New Orleans en Dixieland

Rond 1900 wordt een goedwerkende combinatie van instrumenten gevonden om blues en ragtime te spelen; instrumenten die gemakkelijker beschikbaar waren vanuit de fanfare en voldoende geluid voortbrachten zoals saxofoon,trompet, trombone en klarinet en tuba. Binnenshuis was de piano al bekend. Als ritme-instrument werd behalve slagwerk ook de banjo gebruikt die naast harmonie ook een duidelijk ritme kan voortbrengen.

Met deze bands werden blues en ragtime gespeeld en kregen de musici de ruimte om te improviseren en zo de expressie te versterken. In de wijk Storyville van New Orleans was zoveel belangstelling dat muzikanten genoeg geld konden verdienen om van te leven, waardoor de ontwikkeling van deze muziek steeds sneller ging. Na 1917 verplaatsten de muzikanten zich naar elders – met name naar Chicago – nadat de overheid de wilde taferelen in Storyville verbood. Dit markeert het begin van de zogenaamde New Orleans Jazz-stijlperiode.
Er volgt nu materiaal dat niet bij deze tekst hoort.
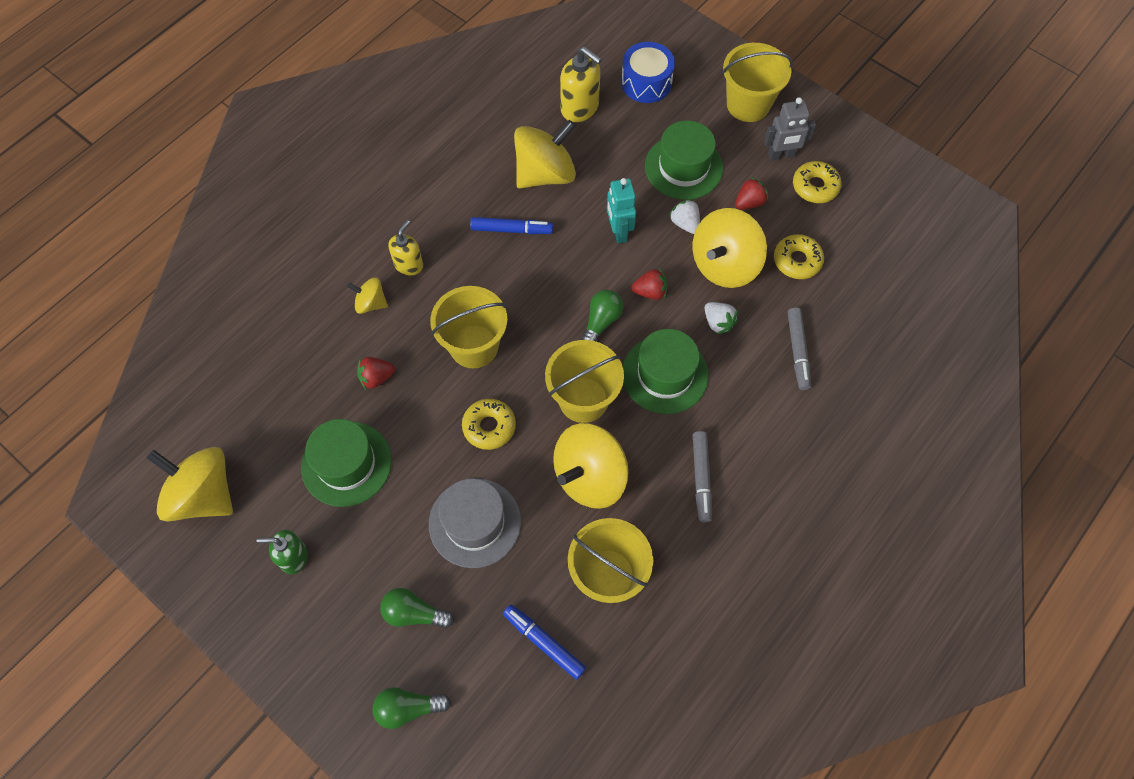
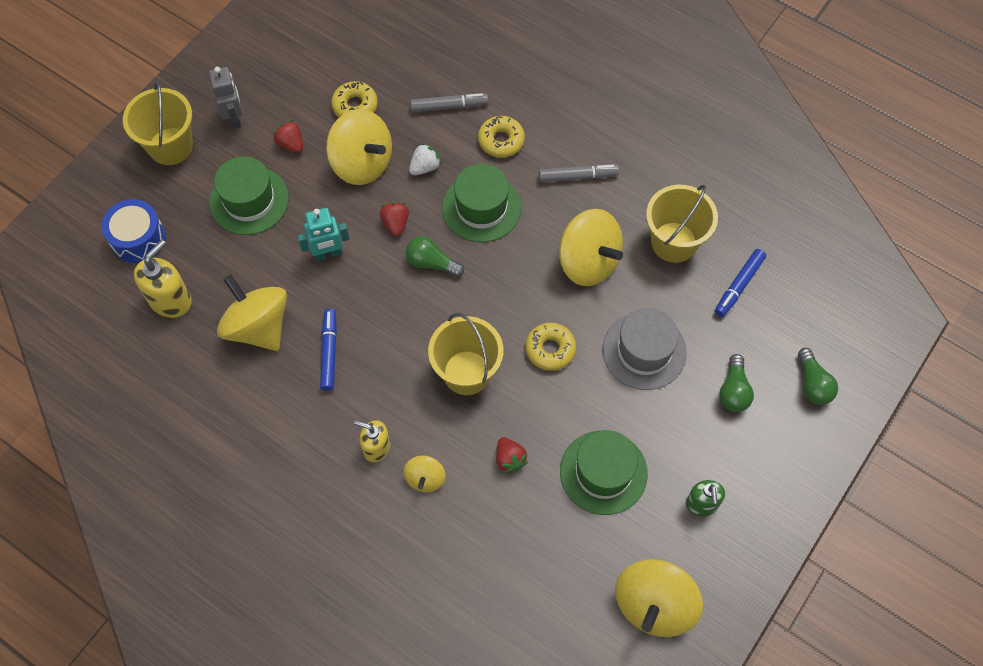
camera: 95 degrees left, 0 degrees up
(583, 400) = (514, 272): yellow bucket -> none
(685, 223) = (317, 197): white strawberry -> none
(815, 186) = (271, 91): yellow donut -> yellow donut (501, 140)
In Chicago is vooral de Creole Jazz Band van Joe “King” Oliver beroemd, met daarin de uit New Orleans afkomstige Louis Armstrong. Het geluid bij Oliver was minder zangerig en leek minder met ragtime te maken te hebben. Armstrong speelt vervolgens tijdelijk in het orkest van Fletcher Henderson en gaat daarna zelf opnamen maken met zijn formaties ‘Hot Five’ en ‘Hot Seven‘ (vooral de opnamen uit 1925-1927 zijn aan te bevelen). Hij ontwikkelt zich verder, en speelt gemakkelijker met meer contrasten dan de meeste van zijn tijdgenoten. Samen met Earl Hines stapt hij af van de New Orleans aanpak en ging over tot de swing. Pas in de Revivalperiode na de Tweede Wereldoorlog zal hij er op terugkomen.
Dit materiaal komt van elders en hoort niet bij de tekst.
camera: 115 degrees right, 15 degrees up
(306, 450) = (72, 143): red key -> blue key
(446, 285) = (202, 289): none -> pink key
Voorzien van het ‘New Orleans-vibrato’ bewoog ook Sidney Bechet zich langzaam maar zeker richting swing. Hij is vooral in Europa populair geworden door zijn verblijf in Frankrijk.

De afro-creoolse pianist Jelly Roll Morton begon in Storyville en toerde vanaf 1904 rond met Vaudeville shows. Hij maakte als orkestleider verder reikende arrangementen voor zijn orkest. Zijn “Jelly Roll Blues” uit 1905 werd in 1915 uitgebracht en was daarmee het eerste gedrukte jazz arrangement. Hij stemde hierbij zijn composities of arrangementen af op de muzikale eigenschappen van specifieke solisten in zijn orkest. Morton was hiermee een voorloper van de grotere big bands en het werk van Duke Ellington. Hij zag zichzelf – blijkens zijn visitekaartje – als uitvinder van de jazz.

Men zou kunnen zeggen dat de jazz zich in de jaren 20 van de 20ste eeuw langs twee parallelle sporen ontwikkelde: een ‘blank’ spoor en een ‘zwart’ spoor. De vroege jazzstijlen worden New Orleans (de ‘zwarte’ tak) en Dixieland (de ‘blanke’ tak) genoemd.